DATA EXTRACTS ->
────────────────────
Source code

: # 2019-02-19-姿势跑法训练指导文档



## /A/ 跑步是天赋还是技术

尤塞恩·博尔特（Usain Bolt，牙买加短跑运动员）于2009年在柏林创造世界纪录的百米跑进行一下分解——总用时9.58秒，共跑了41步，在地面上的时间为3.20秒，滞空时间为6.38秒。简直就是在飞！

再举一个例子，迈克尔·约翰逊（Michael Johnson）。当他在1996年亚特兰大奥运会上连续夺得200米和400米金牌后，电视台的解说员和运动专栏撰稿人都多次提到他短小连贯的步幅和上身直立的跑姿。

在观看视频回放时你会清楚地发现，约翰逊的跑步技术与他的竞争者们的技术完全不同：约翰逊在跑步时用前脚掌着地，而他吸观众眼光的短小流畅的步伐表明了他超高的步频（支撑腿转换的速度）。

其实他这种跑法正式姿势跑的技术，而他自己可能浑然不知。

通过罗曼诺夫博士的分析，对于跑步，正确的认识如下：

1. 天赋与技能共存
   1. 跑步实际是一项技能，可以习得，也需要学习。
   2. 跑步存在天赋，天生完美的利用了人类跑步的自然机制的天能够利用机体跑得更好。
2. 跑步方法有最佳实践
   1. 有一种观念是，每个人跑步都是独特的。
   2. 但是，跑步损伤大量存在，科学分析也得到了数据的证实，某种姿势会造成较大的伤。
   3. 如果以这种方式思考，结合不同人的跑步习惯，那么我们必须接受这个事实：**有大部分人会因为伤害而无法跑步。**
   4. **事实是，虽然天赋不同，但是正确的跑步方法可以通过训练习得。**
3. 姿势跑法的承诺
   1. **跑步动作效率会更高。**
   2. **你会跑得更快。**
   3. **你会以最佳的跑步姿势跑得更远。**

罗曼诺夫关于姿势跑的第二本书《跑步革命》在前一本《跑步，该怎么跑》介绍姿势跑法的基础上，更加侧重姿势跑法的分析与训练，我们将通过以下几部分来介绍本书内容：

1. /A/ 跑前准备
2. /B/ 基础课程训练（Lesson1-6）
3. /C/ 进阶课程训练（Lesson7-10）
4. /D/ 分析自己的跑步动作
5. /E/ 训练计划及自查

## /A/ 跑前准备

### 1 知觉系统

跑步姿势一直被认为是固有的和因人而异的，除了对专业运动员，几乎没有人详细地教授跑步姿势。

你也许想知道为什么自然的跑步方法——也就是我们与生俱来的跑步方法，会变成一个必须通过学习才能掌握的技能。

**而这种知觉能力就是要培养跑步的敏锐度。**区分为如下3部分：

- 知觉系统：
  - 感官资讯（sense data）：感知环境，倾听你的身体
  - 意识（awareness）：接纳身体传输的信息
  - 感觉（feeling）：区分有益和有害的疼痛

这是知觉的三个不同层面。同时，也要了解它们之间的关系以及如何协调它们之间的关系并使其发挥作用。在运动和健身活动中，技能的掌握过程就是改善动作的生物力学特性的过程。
────────────────────
PROBLEM TO WORK ON -> Up to and including the line with "- 意识（awareness）：接纳身体传输的信息", transcribe the entries above exactly, starting from their first line.

ANSWER FOR THE TASK ->
Source code

: # 2019-02-19-姿势跑法训练指导文档



## /A/ 跑步是天赋还是技术

尤塞恩·博尔特（Usain Bolt，牙买加短跑运动员）于2009年在柏林创造世界纪录的百米跑进行一下分解——总用时9.58秒，共跑了41步，在地面上的时间为3.20秒，滞空时间为6.38秒。简直就是在飞！

再举一个例子，迈克尔·约翰逊（Michael Johnson）。当他在1996年亚特兰大奥运会上连续夺得200米和400米金牌后，电视台的解说员和运动专栏撰稿人都多次提到他短小连贯的步幅和上身直立的跑姿。

在观看视频回放时你会清楚地发现，约翰逊的跑步技术与他的竞争者们的技术完全不同：约翰逊在跑步时用前脚掌着地，而他吸观众眼光的短小流畅的步伐表明了他超高的步频（支撑腿转换的速度）。

其实他这种跑法正式姿势跑的技术，而他自己可能浑然不知。

通过罗曼诺夫博士的分析，对于跑步，正确的认识如下：

1. 天赋与技能共存
   1. 跑步实际是一项技能，可以习得，也需要学习。
   2. 跑步存在天赋，天生完美的利用了人类跑步的自然机制的天能够利用机体跑得更好。
2. 跑步方法有最佳实践
   1. 有一种观念是，每个人跑步都是独特的。
   2. 但是，跑步损伤大量存在，科学分析也得到了数据的证实，某种姿势会造成较大的伤。
   3. 如果以这种方式思考，结合不同人的跑步习惯，那么我们必须接受这个事实：**有大部分人会因为伤害而无法跑步。**
   4. **事实是，虽然天赋不同，但是正确的跑步方法可以通过训练习得。**
3. 姿势跑法的承诺
   1. **跑步动作效率会更高。**
   2. **你会跑得更快。**
   3. **你会以最佳的跑步姿势跑得更远。**

罗曼诺夫关于姿势跑的第二本书《跑步革命》在前一本《跑步，该怎么跑》介绍姿势跑法的基础上，更加侧重姿势跑法的分析与训练，我们将通过以下几部分来介绍本书内容：

1. /A/ 跑前准备
2. /B/ 基础课程训练（Lesson1-6）
3. /C/ 进阶课程训练（Lesson7-10）
4. /D/ 分析自己的跑步动作
5. /E/ 训练计划及自查

## /A/ 跑前准备

### 1 知觉系统

跑步姿势一直被认为是固有的和因人而异的，除了对专业运动员，几乎没有人详细地教授跑步姿势。

你也许想知道为什么自然的跑步方法——也就是我们与生俱来的跑步方法，会变成一个必须通过学习才能掌握的技能。

**而这种知觉能力就是要培养跑步的敏锐度。**区分为如下3部分：

- 知觉系统：
  - 感官资讯（sense data）：感知环境，倾听你的身体
  - 意识（awareness）：接纳身体传输的信息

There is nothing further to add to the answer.